Apenas para ilustrar – e mostrar o tamanho das acusações contra o ex-presidente – se os ministros do STF acolhessem as razões do Ministério Público, e na dosimetria, condenassem Collor às penalidades máximas dos crimes a ele imputados, a pena poderia alcançar 29 anos de reclusão – superior a algumas do mensalão.
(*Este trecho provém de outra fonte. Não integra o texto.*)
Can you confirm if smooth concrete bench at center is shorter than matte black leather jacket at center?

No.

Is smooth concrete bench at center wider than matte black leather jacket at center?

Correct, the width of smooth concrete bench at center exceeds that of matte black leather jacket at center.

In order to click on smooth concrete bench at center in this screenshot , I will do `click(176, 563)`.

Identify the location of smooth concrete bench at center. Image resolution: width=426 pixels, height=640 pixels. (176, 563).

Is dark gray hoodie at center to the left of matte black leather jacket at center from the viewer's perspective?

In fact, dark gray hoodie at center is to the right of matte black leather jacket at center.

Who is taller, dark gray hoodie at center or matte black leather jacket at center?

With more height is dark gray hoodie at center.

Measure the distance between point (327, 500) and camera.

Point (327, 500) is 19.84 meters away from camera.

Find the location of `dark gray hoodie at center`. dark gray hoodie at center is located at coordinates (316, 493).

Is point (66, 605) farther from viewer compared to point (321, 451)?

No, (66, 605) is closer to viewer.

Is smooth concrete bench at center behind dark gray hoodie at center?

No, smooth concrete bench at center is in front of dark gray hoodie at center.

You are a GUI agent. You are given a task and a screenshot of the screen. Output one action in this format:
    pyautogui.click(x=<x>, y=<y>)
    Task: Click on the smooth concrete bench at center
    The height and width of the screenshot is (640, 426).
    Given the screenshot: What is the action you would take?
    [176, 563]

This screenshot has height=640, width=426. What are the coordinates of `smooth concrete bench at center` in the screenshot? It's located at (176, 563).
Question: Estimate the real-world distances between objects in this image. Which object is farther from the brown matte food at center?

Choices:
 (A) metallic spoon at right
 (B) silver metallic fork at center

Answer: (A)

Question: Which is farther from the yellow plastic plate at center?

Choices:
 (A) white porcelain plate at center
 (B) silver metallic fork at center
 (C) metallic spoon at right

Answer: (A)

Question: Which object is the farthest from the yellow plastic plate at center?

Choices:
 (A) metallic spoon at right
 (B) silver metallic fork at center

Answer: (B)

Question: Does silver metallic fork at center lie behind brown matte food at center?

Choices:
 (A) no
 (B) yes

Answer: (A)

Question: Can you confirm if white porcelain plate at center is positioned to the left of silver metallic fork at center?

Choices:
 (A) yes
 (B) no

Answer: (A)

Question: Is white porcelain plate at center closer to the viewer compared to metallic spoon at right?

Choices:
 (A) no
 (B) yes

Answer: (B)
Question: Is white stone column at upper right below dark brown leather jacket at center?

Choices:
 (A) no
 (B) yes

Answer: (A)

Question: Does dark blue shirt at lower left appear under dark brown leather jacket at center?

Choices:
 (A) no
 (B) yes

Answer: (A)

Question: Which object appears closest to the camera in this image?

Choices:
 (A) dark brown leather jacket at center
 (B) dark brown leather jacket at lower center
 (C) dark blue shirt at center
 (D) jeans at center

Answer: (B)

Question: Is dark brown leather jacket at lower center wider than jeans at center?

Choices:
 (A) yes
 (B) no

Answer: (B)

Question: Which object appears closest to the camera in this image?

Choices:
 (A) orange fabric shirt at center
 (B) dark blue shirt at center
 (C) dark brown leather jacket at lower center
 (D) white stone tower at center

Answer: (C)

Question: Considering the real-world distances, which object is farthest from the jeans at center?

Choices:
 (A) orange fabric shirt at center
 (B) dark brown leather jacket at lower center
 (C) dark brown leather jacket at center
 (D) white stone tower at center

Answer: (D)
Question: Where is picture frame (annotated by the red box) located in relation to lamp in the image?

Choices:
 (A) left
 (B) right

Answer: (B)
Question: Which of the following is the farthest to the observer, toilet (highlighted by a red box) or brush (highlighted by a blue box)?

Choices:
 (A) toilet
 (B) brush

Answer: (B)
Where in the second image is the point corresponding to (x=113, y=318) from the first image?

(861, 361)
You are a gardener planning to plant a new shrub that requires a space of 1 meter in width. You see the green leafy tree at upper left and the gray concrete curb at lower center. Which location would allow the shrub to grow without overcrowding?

Trechos do parecer descrevem a rede acusada, dando visibilidade a personagens desconhecidos mesmo à época da presidência de Collor. Alguns deles:
 
“Assim, tem-se o pagamento de propina por empresários do ramo de publicidade à equipe do então Presidente da República em troca da intervenção para que os primeiros saíssem vencedores em licitações governamentais.
 
“Os recursos arrecadados por meio de propina eram depositados em contas fantasmas e utilizados para pagamentos de despesas pessoais de FERNANDO COLLOR, OSVALDO MERO SALES e CLAUDIO VIEIRA.
 
“Os depoimentos de JUCINEIDE BRAZ DA SILVA (fls. 1408/1409 e 4821) atestam que o pagamento de pensão alimentícia de seu filho com o denunciado FERNANDO COLLOR era realizado por OSVALDO MERO SALES e CLÁUDIO VIEIRA, em nome do ex-Presidente.
 
(…) “O que se convencionou chamar de “contas correntes fantasmas” foi um mecanismo idealizado pelo grupo para dissimular a origem ilícita e a movimentação dos ativos financeiros, emprestando-lhes a titularidade de pessoas inexistentes.
 
“Quanto à autoria do fato, os depoimentos acima citados e os laudos grafotécnicos e contábeis realizados conferem a certeza da efetiva conduta do réu na prática do ato delituoso, ou seja, que o então Presidente da República, FERNANDO COLLOR, comandava as operações por meio do “testa-de-ferro” OSVALDO MERO SALES.
 
“Com efeito, é inadmissível acreditar que um esquema que movimentou vultosas quantias, beneficiando diretamente o denunciado, não tenha participação do mesmo. Todos os depoimentos creditam a atuação do grupo à figura do ex-Presidente".
 
“O Secretário Particular da Presidência e o Adjunto, em nome do Presidente, por meio de contratos de publicidade governamental fraudulentos promoveram desvio de verbas públicas em favor de empresas de publicidade, mediante o pagamento de propina, fazendo uso de contas bancárias e cheques com titularidade de pessoas inexistentes, para beneficiar o então Presidente da República."
 
“É certo que a ligação do ex-Chefe de Estado com os delitos aqui narrados não se limita à autorização para contactar o empresariado em busca de dinheiro e à ciência do que era conseguido, uma vez que o saldo das contas ideologicamente falsas custeava as despesas de Collor e de pessoas próximas, inclusive o pagamento da pensão alimentícia a seu filho, por exemplo'.
 
“A conduta do denunciado amoldou-se perfeitamente aos tipos penais descritos nos arts. 312, 317 e 299, todos do Código Penal, uma vez que, em seu benefício foram desviados recursos públicos por meio de licitações direcionadas a determinadas empresas do ramo de publicidade, em troca de vantagem indevida – propina – que era administrada e movimentada em contas-correntes abertas em nome de pessoas fictícias ou inexistentes.“Por fim, vale destacar que o presente caso é absolutamente diverso de outros procedimentos já arquivados perante esta Corte, sob o argumento de que não havia indícios de participação de FERNANDO COLLOR."
 
“Na Ação Penal nº 307, por exemplo, o ex-Presidente foi denunciado por fatos relacionados à cobrança de propina para nomeação do Secretário Nacional dos Transportes e para concessão de empréstimo à VASP, bem como ao financiamento de campanha eleitoral pela multinacional Mercedes-Benz”.